I was out by the pool when I saw her first, a deer running along the crest of the hill on the other side of the stream. She was followed by a smaller figure I took to be a fawn. But, very shortly, the doe came crashing down to the stream and crossed to my side of the water. She was impaired in some fashion, she couldn't stand straight, she seemed weak and wobbly on her legs. She was just below me, where I stood on the pool deck, separated from her by a six-foot high stone wall. She was not twenty feet away, and on the other bank, watching her and dodging back and forth, was a real live scruffy-looking long-legged grey coyote. It was like watching TV. I was in civilization up on my safe pool deck, they were in another, dangerous, realm. Except it was real, it was right there. The deer ducked and parried for a moment or two, then broke upstream with the coyote in hot pursuit. I followed them along the bank until they were out of sight.

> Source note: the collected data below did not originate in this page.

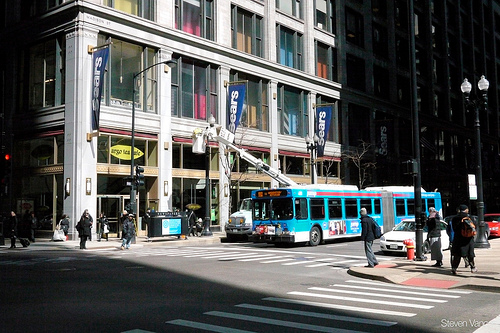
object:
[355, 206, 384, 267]
passenger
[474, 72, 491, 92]
light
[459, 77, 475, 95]
light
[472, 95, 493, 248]
pole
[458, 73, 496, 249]
street lamps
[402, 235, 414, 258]
fire hydrant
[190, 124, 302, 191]
ramp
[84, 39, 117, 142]
signs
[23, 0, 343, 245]
building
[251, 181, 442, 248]
blue bus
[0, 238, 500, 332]
road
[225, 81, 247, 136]
banners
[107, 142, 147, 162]
sign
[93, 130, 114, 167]
window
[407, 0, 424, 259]
pole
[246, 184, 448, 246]
bus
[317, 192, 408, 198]
red stripe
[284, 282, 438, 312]
white lines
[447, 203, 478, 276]
people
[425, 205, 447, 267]
people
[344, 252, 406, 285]
corner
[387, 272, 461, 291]
block painted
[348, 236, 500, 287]
sidewalk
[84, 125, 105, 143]
signal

Later, when I went out to throw away the trash, a flock of buzzards lifted off from the trees and from the rocks along the curve in the stream bed, where I discovered the body of the deer lying, ribcage exposed, along the bank. Our friend who came to haul her away said that coyotes are all over the Eastern US now, even in the cities. Chicago, he said, has a big problem. Fortunately, around here, he added, people still shoot them, so they're wary of humans. But they will eat small animals -- so we worry about Phoebe, who was hiding, and Amos, who was curious about the smells, but leary. He did not bark.
Then, this evening, a buzzard was sitting, black and big, big as life (big as death), on the stone wall that supposedly marks the boundary between them and us. A challenge, a reminder, a warning, a hint.
Plus, for two nights running, the deck chair has been moved. Who has been sitting there? What's the idea?